There have, regrettably, been quite a few times during human history when it's been tricky and/or downright dangerous to be a Jew. Germany in the last years of the 11th century, for instance. Sure, you can get by, but you have to accept certain constraints on your activities and movements. Certainly if, as the (unnamed) protagonist here does, you decide to take advantage of the opportunity to slip a length of kosher bratwurst to the local tax-collector's wife and than saunter back through the streets in a smug post-coital haze, you may find yourself in trouble. And trouble is certainly what our hero finds, as he's set upon by a mob who lop off his Jewish jewels and leave him to bleed to death.
While lying in the street bleeding (though not, as it turns out, to death) our protagonist cries out to God for deliverance and is rewarded with a vision of Jesus telling him to go (after going home and tidying up a bit) on a pilgrimage to Jerusalem. Quite the trek from Germany, but, having little to keep him where he is, he sets off. As if the ever-present threat of getting murdered were not enough, he acquires a motley group of travelling companions, of various degrees of actual concrete existence outside his own head: the headless corpse of the tax-collector he cuckolded, the pig who ate his discarded genitals after he was attacked, a strange bony figure called Bruder Pförtner who appears to be a manifestation of Death.
Like a great many pilgrimages to Jerusalem, this one is fated never to reach its destination: captured while hitching a ride on a boat, our hero is sold into slavery to a merchant called Bembel Rudzuk, a man of philosophical bent who is immediately persuaded to grant Pilgermann (the name he's now using for himself, which just means "pilgrim") his freedom. His original quest now derailed somewhat, Pilgermann and Bembel Rudzuk head off to the ancient city of Antioch, where they decide to use a spare piece of land to build an enormous tile pattern with a tower in the middle - the layout of the tiles (featured on the front of my paperback version, if you look closely) is a design thought up by Pilgermann and meant to represent some philosophical concept or other.

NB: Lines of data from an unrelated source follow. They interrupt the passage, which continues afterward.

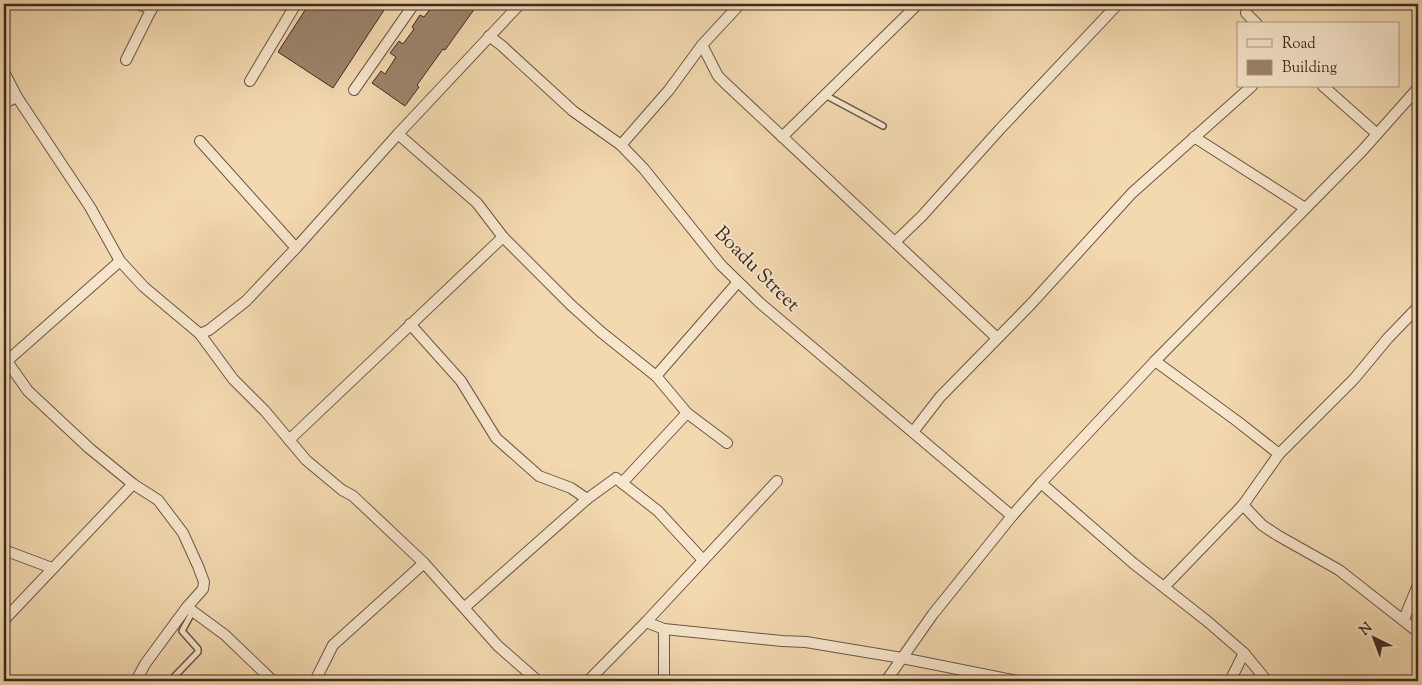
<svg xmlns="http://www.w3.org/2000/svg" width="1422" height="685" font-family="'Sorts Mill Goudy',serif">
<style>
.building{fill:#9c856c;stroke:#3e2a23}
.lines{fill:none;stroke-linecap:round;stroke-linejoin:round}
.service-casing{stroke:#6b5646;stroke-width:8}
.minor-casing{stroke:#6b5646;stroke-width:12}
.service{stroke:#f7e6cc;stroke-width:5}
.minor{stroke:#f7e6cc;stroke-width:10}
.labels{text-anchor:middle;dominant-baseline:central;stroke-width:4;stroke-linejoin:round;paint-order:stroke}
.street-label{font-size:20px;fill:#3e2a23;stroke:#f7e6cc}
</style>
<rect width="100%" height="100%" fill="#f3d9b0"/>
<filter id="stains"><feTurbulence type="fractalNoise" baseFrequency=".004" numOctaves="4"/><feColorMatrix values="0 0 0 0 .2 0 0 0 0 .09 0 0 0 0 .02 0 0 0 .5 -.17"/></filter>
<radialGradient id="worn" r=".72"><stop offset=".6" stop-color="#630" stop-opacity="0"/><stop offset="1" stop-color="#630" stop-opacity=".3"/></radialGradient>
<g class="building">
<polygon points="309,4 388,4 333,88 278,52"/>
<polygon points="434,4 478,4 445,50 443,49 417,85 419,87 405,106 372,83 381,71 385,74 396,57 390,53 399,41 403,44 414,29 412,27 420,15 424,17"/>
</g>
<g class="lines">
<g class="service-casing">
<g id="service">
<polyline points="825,95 883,126"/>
<polyline points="170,681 198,652 198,649 182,631 193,611"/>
</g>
</g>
<g class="minor-casing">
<g id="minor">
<polyline points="138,4 152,9"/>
<polyline points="1246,13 1257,24"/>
<polyline points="489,36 501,45 573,111 621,145 644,169 721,265 760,303 1012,516"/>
<polyline points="702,45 718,76 725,83 997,338"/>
<polyline points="126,60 154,4"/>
<polyline points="4,72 17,97 90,207 120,261 144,287 200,334 233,379 265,411 306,460 342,490 353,496 424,563 498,646 538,681"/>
<polyline points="250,81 296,4"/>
<polyline points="1323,86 1376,133"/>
<polyline points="354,90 414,4"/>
<polyline points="4,103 17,97"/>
<polyline points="398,134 477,203 503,237 571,305 601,332 656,376 687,413 727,443"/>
<polyline points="782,137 918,4"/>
<polyline points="1194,137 1305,208"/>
<polyline points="200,141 296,248"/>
<polyline points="621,145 669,90 702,45 740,4"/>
<polyline points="895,242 922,216 1000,129 1118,4"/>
<polyline points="1418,307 1388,338 1354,379 1279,454 1243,505 1262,525 1277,535 1339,570 1418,632"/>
<polyline points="410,324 461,381 496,438 539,476 571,488 587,499"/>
<polyline points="200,334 209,330 246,301 296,248 398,134 520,4"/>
<polyline points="4,357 28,391 89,448 133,484 158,500 183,533 198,566 204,582 203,589 187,607 145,664 136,681"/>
<polyline points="7,361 120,261"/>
<polyline points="1155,361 1237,421 1279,454"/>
<polyline points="656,376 738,282"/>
<polyline points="913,432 940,397 1032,303 1132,193 1252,86"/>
<polyline points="289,440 503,237"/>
<polyline points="622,483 658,511 703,560"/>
<polyline points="1041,483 1133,563 1207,621 1244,653 1230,681"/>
<polyline points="4,550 52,568"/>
<polyline points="1164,587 1243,505"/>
<polyline points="187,607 225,635 273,681"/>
<polyline points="465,607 587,499 616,478 622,483 687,413"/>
<polyline points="1404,619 1418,585"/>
<polyline points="4,620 133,484"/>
<polyline points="646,622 664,629 782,641 806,642 902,658 1018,681"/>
<polyline points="1244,653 1267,681"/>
<polyline points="315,681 333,645 424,563"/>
<polyline points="588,681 646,622 777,481"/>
<polyline points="664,681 664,629"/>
<polyline points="886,681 933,614 1012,516 1041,483 1155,361 1362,151 1418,88"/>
</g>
</g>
<use href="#service" class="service"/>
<use href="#minor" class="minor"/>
</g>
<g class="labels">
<g class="street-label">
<text transform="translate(756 270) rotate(45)">Boadu Street</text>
</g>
</g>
<rect width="1422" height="685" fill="none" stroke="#f3d9b0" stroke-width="20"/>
<rect x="5" y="5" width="1412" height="675" fill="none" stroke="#3e2a23" stroke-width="2.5"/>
<rect x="10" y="10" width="1402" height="665" fill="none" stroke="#3e2a23"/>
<rect x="1237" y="22" width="162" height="65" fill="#f7e6cc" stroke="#ad9b88"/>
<rect x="1247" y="39" width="25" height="8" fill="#f7e6cc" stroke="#ad9b88"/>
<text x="1282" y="48" font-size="15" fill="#3e2a23">Road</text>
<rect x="1247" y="60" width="25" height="15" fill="#9c856c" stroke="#ad9b88"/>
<text x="1282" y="72" font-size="15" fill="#3e2a23">Building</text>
<g transform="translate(1374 638) rotate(318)" stroke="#f7e6cc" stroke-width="4" paint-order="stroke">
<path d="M0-4L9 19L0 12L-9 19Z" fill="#3e2a23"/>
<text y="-8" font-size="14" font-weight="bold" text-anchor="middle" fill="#3e2a23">N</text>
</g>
<rect width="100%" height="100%" filter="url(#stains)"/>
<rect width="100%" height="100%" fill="url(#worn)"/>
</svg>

This is all well and good, but real life must intervene, and Pilgermann and Bembel Rudzuk find themselves caught up in the siege of Antioch, this being the time of the Crusades. As well as the group of apparitions that accompanied him to Antioch, Pilgermann is now troubled by visitations from what appears to be a harbinger of his own death, more frequently as the crusaders, led by the terrifying Bohemond, draw closer to the gates of the city. It looks like he won't be getting to Jerusalem after all.
This was the novel that Russell Hoban wrote immediately after Riddley Walker, in 1983. It's similar in being an outlier relative to his normal output inasmuch as it's not set in the present day; while Riddley Walker was set a couple of thousand years into some speculatively imagined future, Pilgermann is set 900-odd years in the past. While Riddley Walker was a challenging read because of the bizarre argot in which it was written, Pilgermann is challenging because of the density of some of the more theological passages, and the blurring of fantasy and reality. But what they both have in common, despite the playfulness of some of the prose, is that they're deadly serious, whereas some of Hoban's other books have a whimsical edge to them. I actually think this might be even better than Riddley Walker, despite being pretty gnarly going in some of the more theologico-philosophical passages. I certainly think that the 3-4-year period that saw both books' publication was the pinnacle of Hoban's career, for all that much of the other stuff is charming and challenging in its own way.
That said, while it's fairly obvious what it's about on the surface, i.e. 11th-century Jew gets turned into a eunuch and heads for Jerusalem only to get diverted to Antioch with hilarious and ultimately fatal consequences, if you were to ask: yes, that's what it's about, but, you know, what's it actually about? I'm not sure I'd be able to give you a convincing answer. While the book is suffused with religion, for instance, it's not clear what either the narrator's or the author's views are on the subject. This is no bad thing, as you don't necessarily want to be whacked over the head with a Verdict. Best to just revel in the richness and weirdness of it all and marvel at how lightly Hoban wears his erudition.
Parallels with other books in this series:
- the entire novel being dictated by the dead spirit of the main protagonist is familiar from The Lovely Bones and The Birthday Boys, though the narrator here is a bit more explicit about his situation;
- the business with Bruder Pförtner and his undead chums priapically rampaging their way around the place, raping small children and fornicating with pigs is strongly reminiscent of some of the bizarre rapey interludes in The Infernal Desire Machines Of Dr. Hoffman.